Ruling over Al Quds speaker who blamed Zionists for Grenfell goes to High Court

Professional Standards Authority has sent the General Pharmaceutical Council's decision for review

Nazim Ali (left) with an anti-Zionist rabbi from Neturei Karta

A ruling that a pharmacist’s comments blaming “Zionists” for the Grenfell tower tragedy was not antisemitic has been referred to the High Court.

The General Pharmaceutical Council (GPhC) ruled last month that Nazim Ali’s comments at the 2017 Al Quds Day demonstration were “offensive” but not racist. 

Following complaints by Campaign Against Antisemitism (CAA), the Professional Standards Authority (PSA) has sent the decision to the High Court for review.

Ali, who is the managing partner of Chelsea Pharmacy in London, was given a warning by the professional body in a landmark ruling last month over remarks at the rally, including blaming “Zionists” for the Grenfell tower fire and calling rabbis “imposters”.

However, the 72-page written judgement of a Fitness to Practice Committee convened by the GPhC, said his comments could not be classed as antisemitic, but they had still “brought disgrace upon the profession”, with his Grenfell comments “particularly offensive”. They amounted to “serious misconduct”.

Following the GPhC’s ruling, Campaign Against Antisemitism (CAA) made legal representations to the PSA asking it to use its statutory power to refer the matter to the High Court under the National Health Service Reform and Healthcare Professionals Act 2002, on the grounds that the decision was insufficient to protect the public because it was “irrational and perverse”.

CAA said it is now up to the High Court as to whether the GPhC’s Fitness to Practise Committee’s judgement will be quashed, leading to the matter being re-opened.

PSA said: “The Authority has referred the General Pharmaceutical Council’s decision in the Nazim Ali case to the High Court.
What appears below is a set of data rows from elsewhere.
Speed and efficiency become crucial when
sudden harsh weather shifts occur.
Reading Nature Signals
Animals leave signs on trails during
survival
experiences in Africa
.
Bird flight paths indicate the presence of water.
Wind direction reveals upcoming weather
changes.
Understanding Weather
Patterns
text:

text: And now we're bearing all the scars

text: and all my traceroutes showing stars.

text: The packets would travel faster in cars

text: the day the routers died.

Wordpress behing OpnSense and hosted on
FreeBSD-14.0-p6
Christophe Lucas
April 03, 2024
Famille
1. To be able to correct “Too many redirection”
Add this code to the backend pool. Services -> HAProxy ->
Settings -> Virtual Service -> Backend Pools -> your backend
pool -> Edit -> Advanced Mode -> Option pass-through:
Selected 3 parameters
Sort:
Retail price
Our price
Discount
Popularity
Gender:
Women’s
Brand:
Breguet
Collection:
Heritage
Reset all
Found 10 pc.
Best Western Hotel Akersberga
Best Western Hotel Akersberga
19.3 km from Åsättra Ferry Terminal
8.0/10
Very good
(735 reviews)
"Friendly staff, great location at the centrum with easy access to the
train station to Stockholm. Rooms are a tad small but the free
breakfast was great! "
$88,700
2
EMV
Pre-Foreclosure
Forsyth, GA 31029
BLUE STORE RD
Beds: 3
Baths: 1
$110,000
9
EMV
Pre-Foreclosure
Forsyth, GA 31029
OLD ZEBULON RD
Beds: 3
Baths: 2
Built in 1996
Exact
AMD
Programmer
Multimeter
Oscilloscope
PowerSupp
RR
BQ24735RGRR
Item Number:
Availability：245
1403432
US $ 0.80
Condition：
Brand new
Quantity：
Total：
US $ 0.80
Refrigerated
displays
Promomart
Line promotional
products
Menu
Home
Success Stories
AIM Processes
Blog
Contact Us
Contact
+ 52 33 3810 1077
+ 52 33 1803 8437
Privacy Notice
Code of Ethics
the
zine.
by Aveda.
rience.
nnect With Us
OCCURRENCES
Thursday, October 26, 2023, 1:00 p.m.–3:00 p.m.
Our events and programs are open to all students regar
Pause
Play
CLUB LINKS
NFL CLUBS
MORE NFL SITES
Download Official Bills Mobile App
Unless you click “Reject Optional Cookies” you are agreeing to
The usual process is that we wait to hear from the Court that the case has been listed for a hearing. The Court can either refer the case back to the regulator to re-do, quash the panel’s decision and make its own, or dismiss it.”

Stephen Silverman, Director of Investigations and Enforcement at Campaign Against Antisemitism, said: “Since 2017, we have fought to ensure that Nazim Ali faces the consequences of his actions. As a pharmacist, he is bound by professional rules, and we are pleased that due to our complaint his regulator ruled that he brought his profession into disrepute.

“However, the ruling was deeply flawed, finding Mr Ali’s remarks not to be antisemitic, and considering Jewish bystanders not to be reasonable persons. This was irrational and perverse in the extreme, so we instructed lawyers to ensure that it cannot be allowed to stand due to the example that it sets. Not only that, but the decision to merely issue Mr Ali with a warning was insufficient to protect the public. That is why we asked the PSA to refer this matter to the High Court, and we are delighted that they have now done so.

“There was no way that we could allow this decision to stand due to the dangerous precedent that it set both for British Jews and the public which relies on healthcare professionals to be properly regulated.”